Rumors of my demise…

I’m still alive.  I’ve had a ton to write about as well, but the formula is broken without the images to accompany the narratives.  So I’ve put it all on hold while I’ve focused on making other kind of images using other techniques and technologies and concepts.  The deadlines for the various competitions I usually enter have come and gone.  I haven’t bought a monograph since December and I’ve largely retreated from Instagram except for my @nollergrams account where I’ve been posting my digital sketches.  So if I haven’t been commenting or liking or lol’ing it’s not personal.  I’m just nonexistent in that sphere.  The question is though, have those pursuits been as rewarding as analog street photography?  

The short answer is “not all of the time.”  

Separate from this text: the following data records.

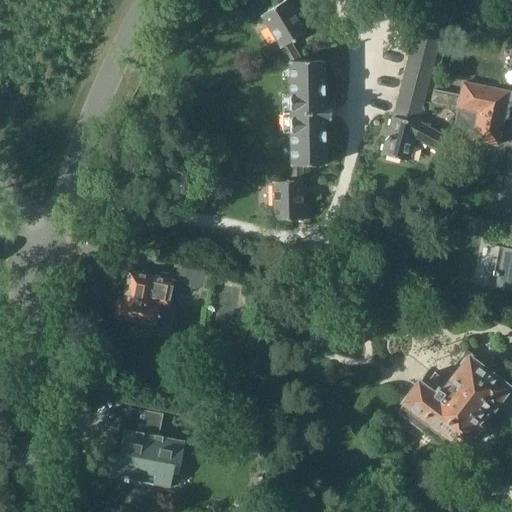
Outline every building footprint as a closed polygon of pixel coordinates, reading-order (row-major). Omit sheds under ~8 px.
[(291,0),(286,0),(262,14),(290,61),(302,61),(295,49),(309,41),(305,33),(306,33),(293,12),(298,9),(291,0)] [(419,19),(446,26),(450,13),(422,6),(419,19)] [(415,31),(443,38),(446,26),(419,19),(415,31)] [(412,43),(440,51),(443,38),(415,31),(412,43)] [(409,56),(437,63),(440,51),(412,43),(409,56)] [(406,68),(434,75),(437,63),(409,56),(406,68)] [(292,182),(274,182),(274,219),(307,219),(307,206),(303,206),(302,166),(326,166),(326,120),(331,120),(332,107),(325,107),(325,61),(302,61),(290,61),(292,182)] [(403,80),(431,87),(434,75),(406,68),(403,80)] [(400,92),(427,99),(431,87),(403,80),(400,92)] [(433,93),(431,100),(431,103),(458,109),(454,126),(474,130),(472,140),(497,145),(503,117),(507,118),(511,93),(511,91),(511,92),(463,83),(461,93),(434,88),(433,93)] [(396,104),(424,112),(427,99),(400,92),(396,104)] [(449,135),(422,122),(424,112),(396,104),(393,115),(392,115),(389,127),(388,127),(382,154),(411,161),(417,140),(440,152),(449,135)] [(431,198),(420,196),(418,205),(429,207),(431,198)] [(511,248),(503,247),(498,272),(493,271),(492,275),(497,276),(495,286),(511,289),(511,248)] [(182,261),(178,283),(212,290),(217,268),(182,261)] [(168,305),(173,280),(145,274),(127,271),(122,297),(117,296),(113,317),(152,325),(151,329),(168,333),(173,306),(168,305)] [(511,378),(511,373),(505,368),(494,360),(488,367),(465,349),(444,378),(430,368),(419,383),(418,382),(404,401),(442,429),(433,441),(453,456),(461,445),(462,446),(465,442),(470,441),(474,435),(474,430),(477,427),(473,424),(489,403),(493,406),(496,402),(500,401),(504,395),(504,390),(507,387),(506,386),(511,378)] [(96,404),(99,394),(82,390),(79,400),(96,404)] [(210,401),(209,412),(235,415),(238,393),(227,392),(226,403),(210,401)] [(119,455),(113,453),(109,475),(123,478),(122,479),(128,480),(128,479),(169,487),(174,462),(179,463),(183,445),(157,440),(163,413),(129,406),(119,455)] [(437,511),(439,502),(412,498),(410,511),(437,511)]
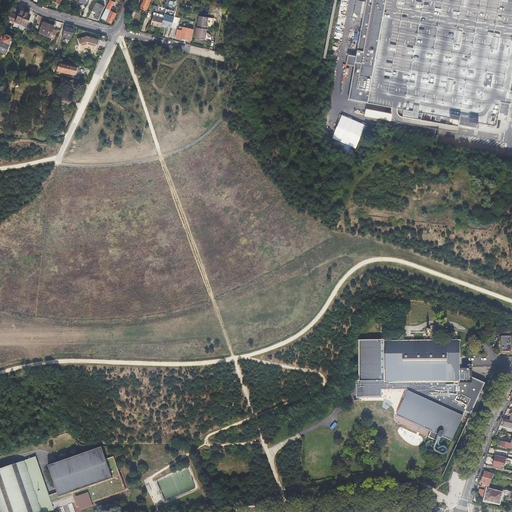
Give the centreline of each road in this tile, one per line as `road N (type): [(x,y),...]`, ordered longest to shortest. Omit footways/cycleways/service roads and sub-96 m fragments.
road 1 (residential): [(21,0),(108,31),(118,31),(131,0)]
road 2 (tertiary): [(461,511),(511,385)]
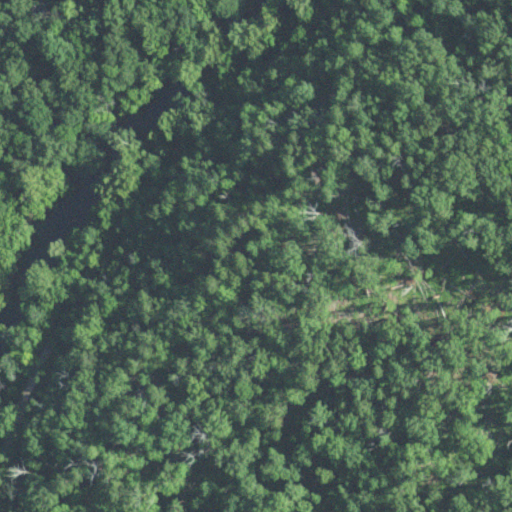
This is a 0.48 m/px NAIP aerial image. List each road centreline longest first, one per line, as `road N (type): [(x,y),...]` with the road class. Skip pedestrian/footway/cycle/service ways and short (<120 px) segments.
road 1 (track): [(354,0),(304,41),(96,261)]
road 2 (track): [(96,261),(23,511)]
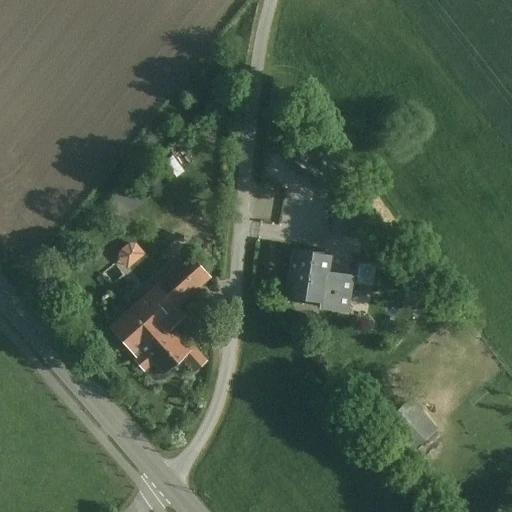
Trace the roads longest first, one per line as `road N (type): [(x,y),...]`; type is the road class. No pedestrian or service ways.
road 1 (unclassified): [(162,478),(188,456),(221,405),(238,338),(262,50),(274,0)]
road 2 (tertiary): [(0,288),(162,478)]
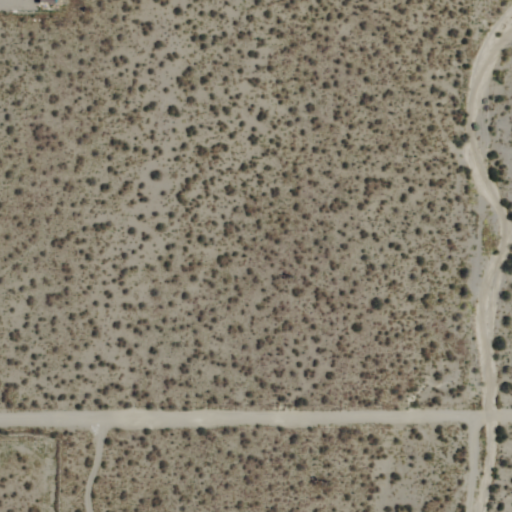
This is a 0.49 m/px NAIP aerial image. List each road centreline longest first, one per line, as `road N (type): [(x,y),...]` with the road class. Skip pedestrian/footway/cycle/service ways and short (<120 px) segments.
road 1 (residential): [(0,433),(511,429)]
road 2 (residential): [(479,511),(480,0)]
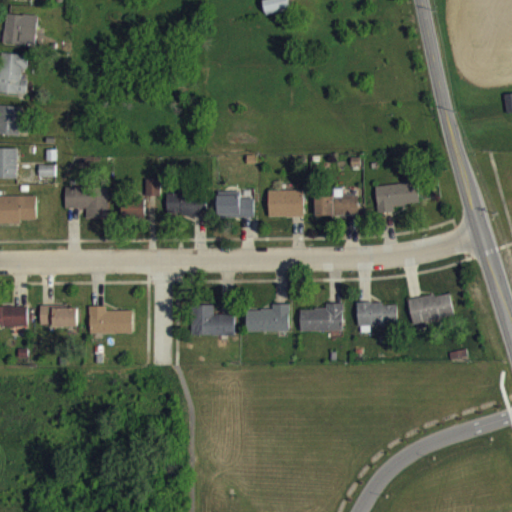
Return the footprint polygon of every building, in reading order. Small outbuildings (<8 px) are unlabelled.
[(263,8),(267,25),(291,20),(287,3),(263,8)] [(39,26),(7,24),(6,53),(37,55),(39,26)] [(0,83),(0,103),(28,105),(29,88),(27,88),(28,65),(1,63),(0,83)] [(0,143),(22,147),(27,118),(0,114),(0,143)] [(0,188),(19,189),(19,158),(0,158),(0,188)] [(41,186),(53,186),(54,180),(53,180),(53,176),(41,176),(41,186)] [(161,189),(147,189),(147,207),(162,207),(161,189)] [(379,223),(396,222),(395,216),(421,214),(419,192),(377,196),(379,223)] [(87,229),(110,228),(110,197),(66,198),(67,219),(87,219),(87,229)] [(360,225),(359,205),(343,206),(343,200),(335,200),(335,205),(316,206),(316,226),(360,225)] [(305,201),(269,201),(270,227),(305,227),(305,201)] [(168,225),(207,226),(208,204),(168,203),(168,225)] [(219,228),(255,227),(255,208),(240,209),(240,205),(219,205),(219,228)] [(0,232),(38,232),(38,206),(0,206),(0,232)] [(147,211),(124,210),(123,228),(146,229),(147,211)] [(409,311),(414,335),(456,326),(451,302),(409,311)] [(359,337),(399,335),(398,312),(358,314),(359,337)] [(302,342),(345,341),(344,313),(327,314),(327,319),(301,320),(302,342)] [(248,342),(291,342),(290,314),(273,314),(273,320),(247,320),(248,342)] [(215,325),(215,315),(193,315),(192,345),(235,346),(236,325),(215,325)] [(0,336),(29,336),(29,316),(0,316),(0,336)] [(42,317),(42,337),(80,336),(79,316),(42,317)] [(107,321),(107,316),(91,316),(91,344),(134,344),(135,321),(107,321)]
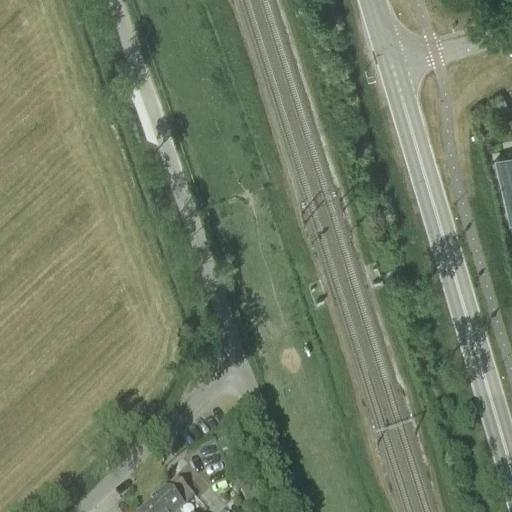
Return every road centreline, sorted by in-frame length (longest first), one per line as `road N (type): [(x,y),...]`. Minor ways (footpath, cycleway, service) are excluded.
road 1 (tertiary): [(511,483),(390,62)]
road 2 (unclassified): [(242,368),(113,0)]
road 3 (unclassified): [(79,511),(222,377),(242,368)]
road 4 (unclassified): [(296,511),(242,368)]
road 5 (tertiary): [(390,62),(511,31)]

The long answer is more complicated but worth sharing.  I’ve made no secret of the fact that I find shooting digital a difficult circle to square.  The images feel flat, lifeless and lacking in value.  Highlights are wrong.  Shadows are wrong, contrast ratio is wrong and that’s just the aesthetic.  There’s there’s the physicality of it all.  That someone can spray at 10fps on their brand-new A7III and get lucky doesn’t strike me as a skill, it strikes me as equivalent to deer hunting with an AR-15.  Next comes all the Lightroom and Photoshop processing and we’re left with Frankenstein’s monster–a flat, lifeless foggy mirror of reality predicated by an “a la mode” view of current street photography trends.  And I’m not saying that I’m right and nor am I saying that my view is the only view.  I’m just saying it’s the only view that works for me. 

Well fuck that.  

I decided to build my own realities instead.  I realized that if some portion of what I was making was going to possess any single quality I despise with digital street photography then the only solution was to create a reality where none of it was real and thereby not bound to the same stupid dogma I so desperately cling to with my analog themes.  So I kicked my 3d learning into high gear.  It was the only way to break the chain so I decided to shatter that shit into a million tiny pieces.  I started small and built my way up until small props and pieces of my vision came slowly into focus.  Those pieces built on top of each other until I had scenes.  And as I keep learning and those scenes began to move and flow and have their own stories to tell.  I’m not sure I know what those stories are all the time but ultimately I know who’s voice their being told in.  

Mine and only mine.  

I’ve thought about posting those images here on this blog from time to time, but it doesn’t feel right.  They are opposing dichotomies to some extent and holistically intertwined to another.  No Face’s coin.  I have a few ideas for a series of images that could bind these two pursuits together but I’m still not capable enough of an artist so it remains an idea.  Maybe one day I will be but one thing’s for certain, I feel like I have found a side of me that I lost at some point when I was a child.  There’s something so incredibly lego about this creative process, but unlike lego, when I extend beyond my limits it’s super frustrating and I long for those metal-wrought limits of a camera and an uncooperative street scene–it’s just so much easier to come to grips with bridging that reality.  

Shot with my dear old Mamiya6MF on Kodak Tri-X 400 film, push-processed +1 at the Icon.